_WHAT IS EXPECTED_
Rewrite every line of the listing as a JSON list of strings, one string per line, skipping blank lines. Leave out the pictures.

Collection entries
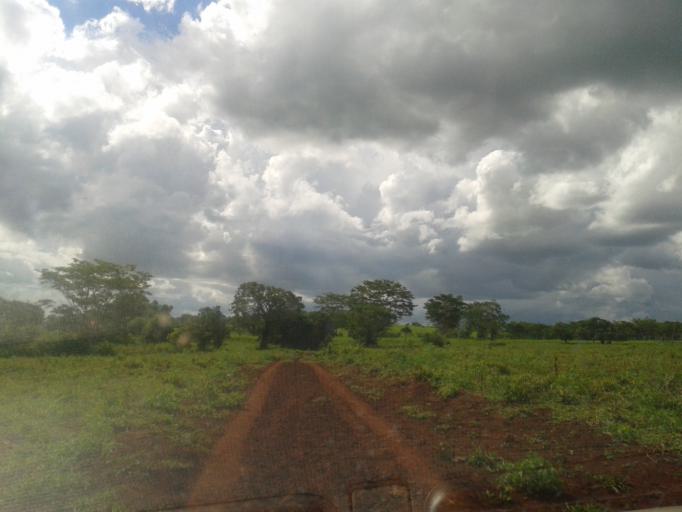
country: BR
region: Minas Gerais
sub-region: Capinopolis
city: Capinopolis
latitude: -18.7721
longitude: -49.8280
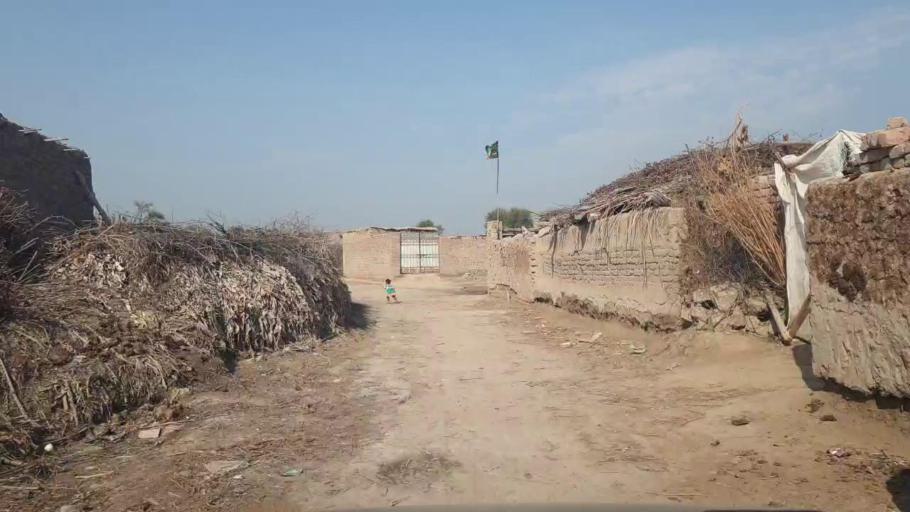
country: PK
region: Sindh
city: Tando Adam
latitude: 25.7467
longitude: 68.5888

_RESULT OF THIS EXERCISE_
[
  "country: BR",
  "region: Minas Gerais",
  "sub-region: Capinopolis",
  "city: Capinopolis",
  "latitude: -18.7721",
  "longitude: -49.8280",
  "country: PK",
  "region: Sindh",
  "city: Tando Adam",
  "latitude: 25.7467",
  "longitude: 68.5888"
]